### What is expected
Can you transcribe the material below line for line, leaving out the pictures?

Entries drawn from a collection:
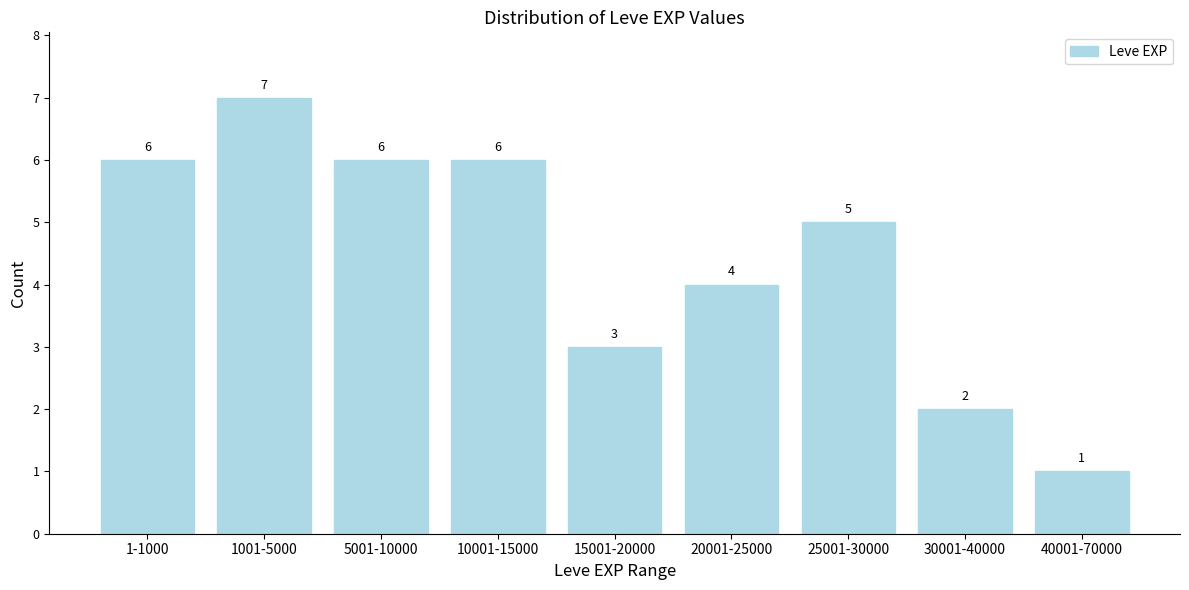

Reading right to left, what are all the values shown in this chart?

40001-70000=1	30001-40000=2	25001-30000=5	20001-25000=4	15001-20000=3	10001-15000=6	5001-10000=6	1001-5000=7	1-1000=6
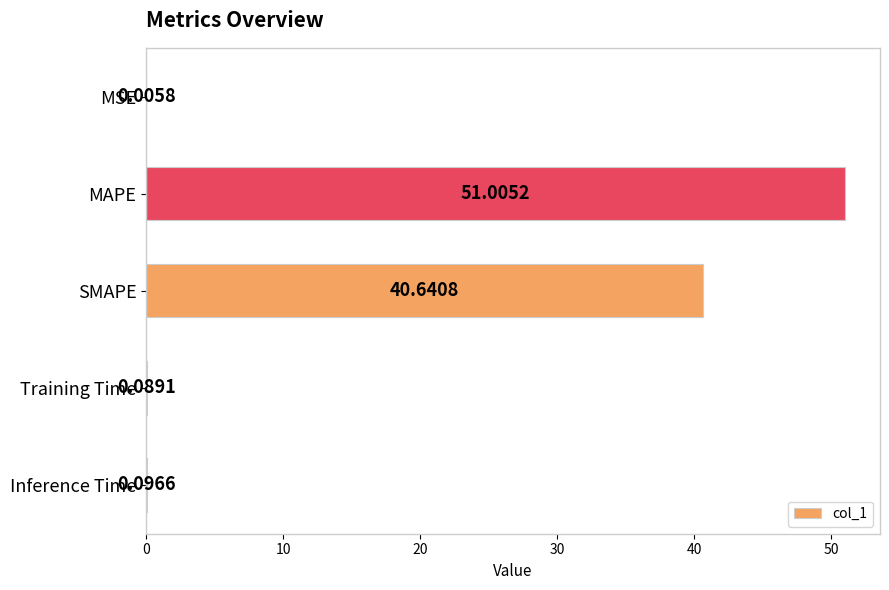

Between Training Time and MSE, which is larger?

Training Time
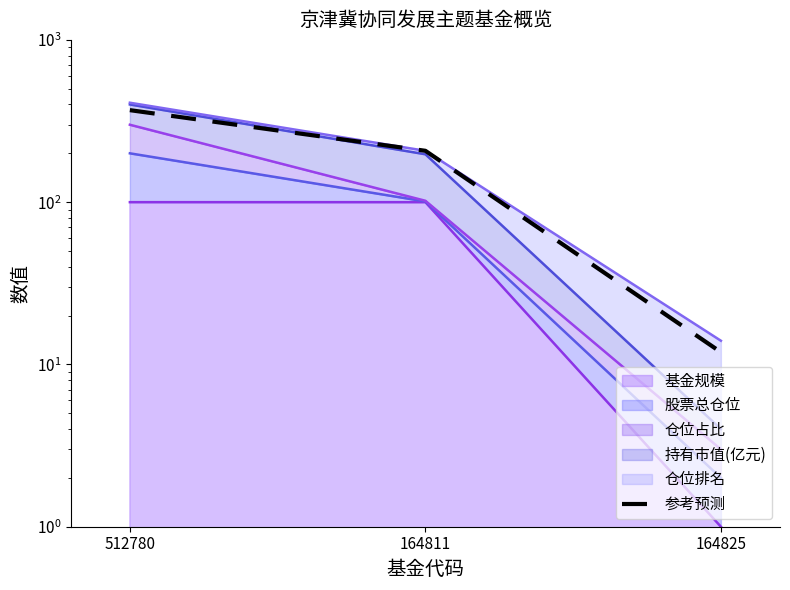

What is the sum of the values at 164825 and 512780?

380.9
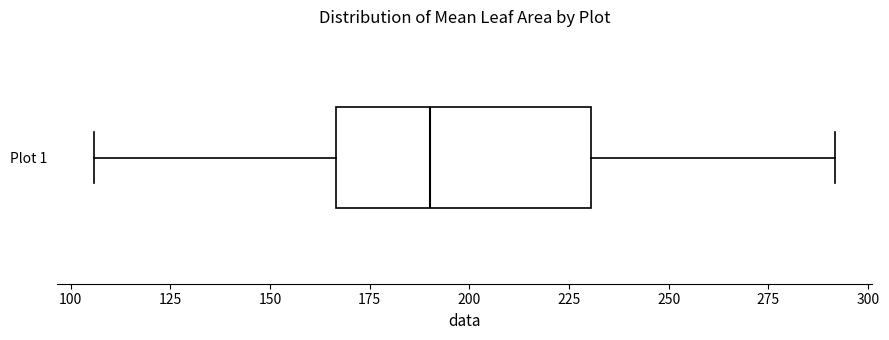

Read this box plot against the x-axis: the position of the median line, the range covered by the box, and the ends of both whiskers. The values are not printed on the chart, so give them approximately, as read against the axis.

median 190, box 165 to 230, whiskers 105 to 290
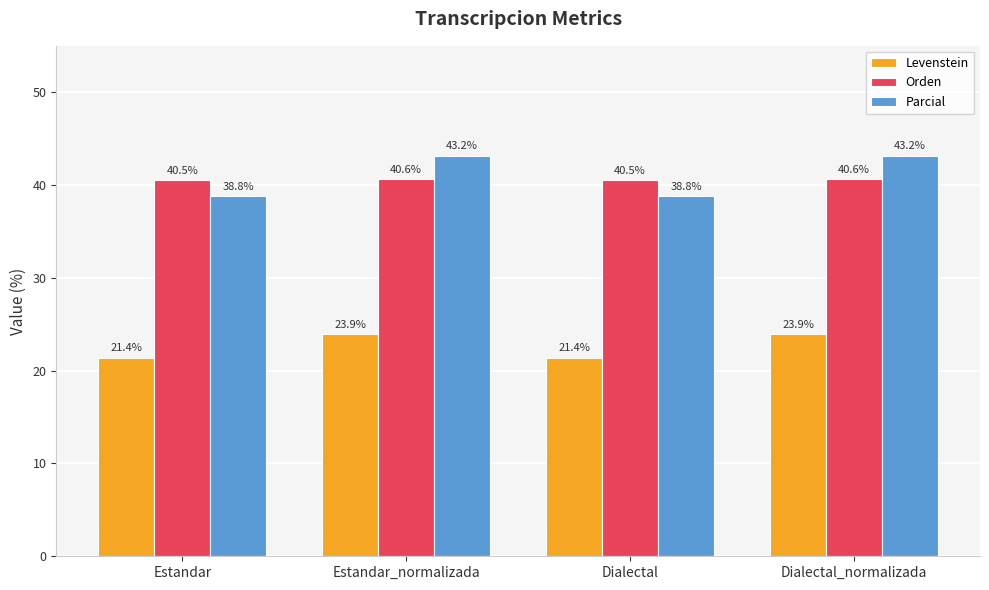

Rank the series by their maximum value, from highest to lowest.

Parcial, Orden, Levenstein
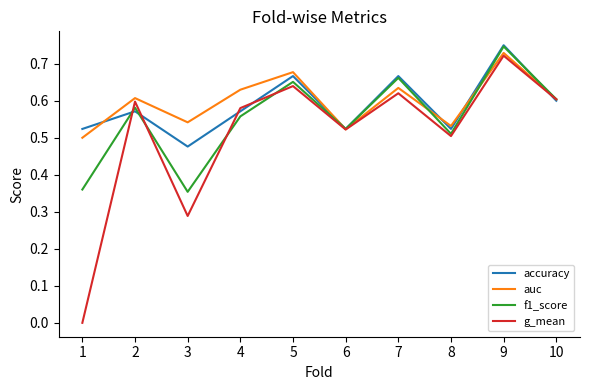

Which series has the largest range (max minus min)?

g_mean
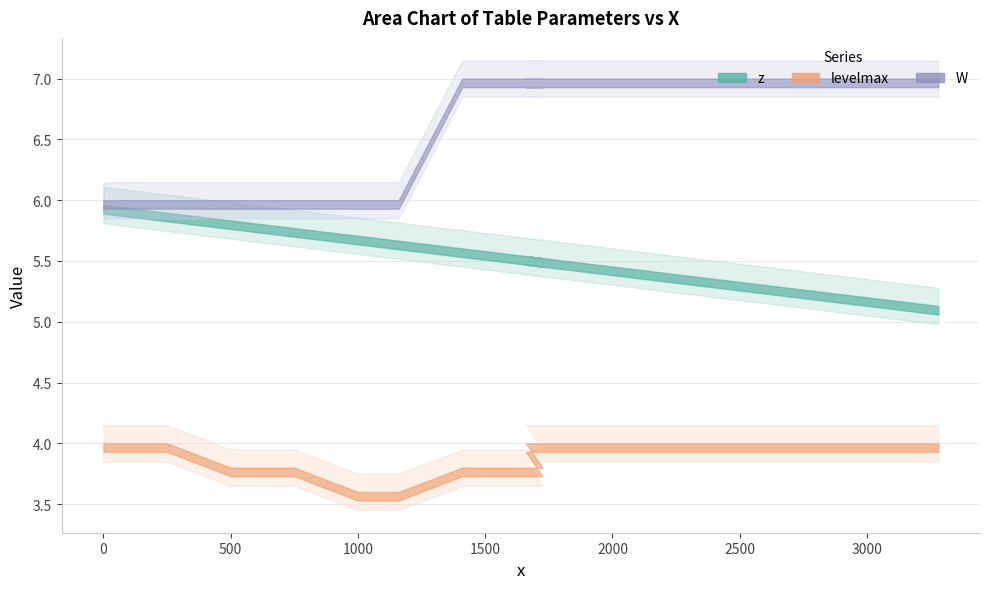

What is the difference between the highest and lowest values at 2050?

3.0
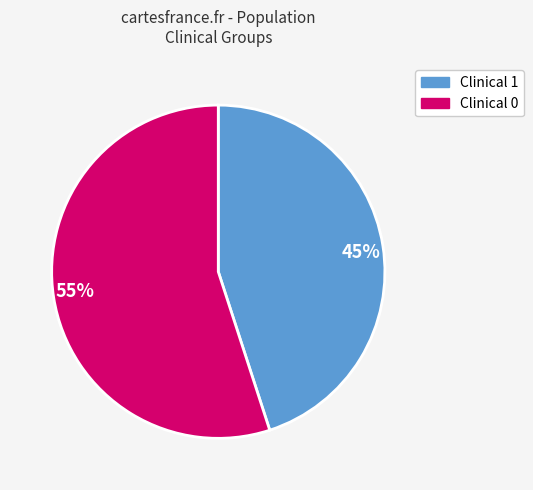

True or false: 45% accounts for 45% of the total.

True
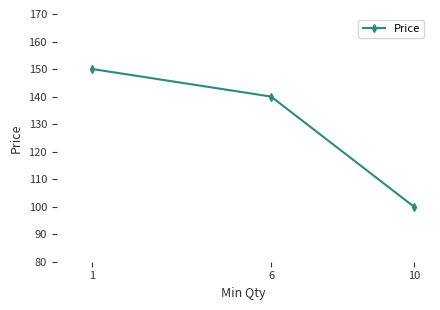

List the labels in order of value, smallest first.

10, 6, 1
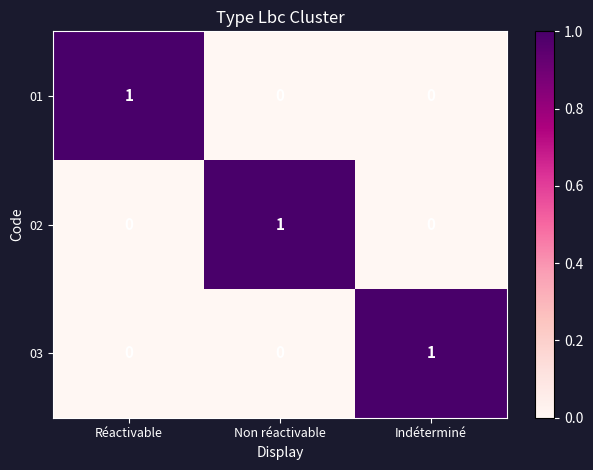

Reading left to right, transcribe all the data shown in this chart.

01: Réactivable=1	Non réactivable=0	Indéterminé=0
02: Réactivable=0	Non réactivable=1	Indéterminé=0
03: Réactivable=0	Non réactivable=0	Indéterminé=1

### Written answer
Reading right to left, what are all the values shown in this chart?

40001-70000=1	30001-40000=2	25001-30000=5	20001-25000=4	15001-20000=3	10001-15000=6	5001-10000=6	1001-5000=7	1-1000=6

Between Training Time and MSE, which is larger?

Training Time

What is the sum of the values at 164825 and 512780?

380.9

Read this box plot against the x-axis: the position of the median line, the range covered by the box, and the ends of both whiskers. The values are not printed on the chart, so give them approximately, as read against the axis.

median 190, box 165 to 230, whiskers 105 to 290

Rank the series by their maximum value, from highest to lowest.

Parcial, Orden, Levenstein

Which series has the largest range (max minus min)?

g_mean

What is the difference between the highest and lowest values at 2050?

3.0

True or false: 45% accounts for 45% of the total.

True

List the labels in order of value, smallest first.

10, 6, 1

Reading left to right, transcribe all the data shown in this chart.

01: Réactivable=1	Non réactivable=0	Indéterminé=0
02: Réactivable=0	Non réactivable=1	Indéterminé=0
03: Réactivable=0	Non réactivable=0	Indéterminé=1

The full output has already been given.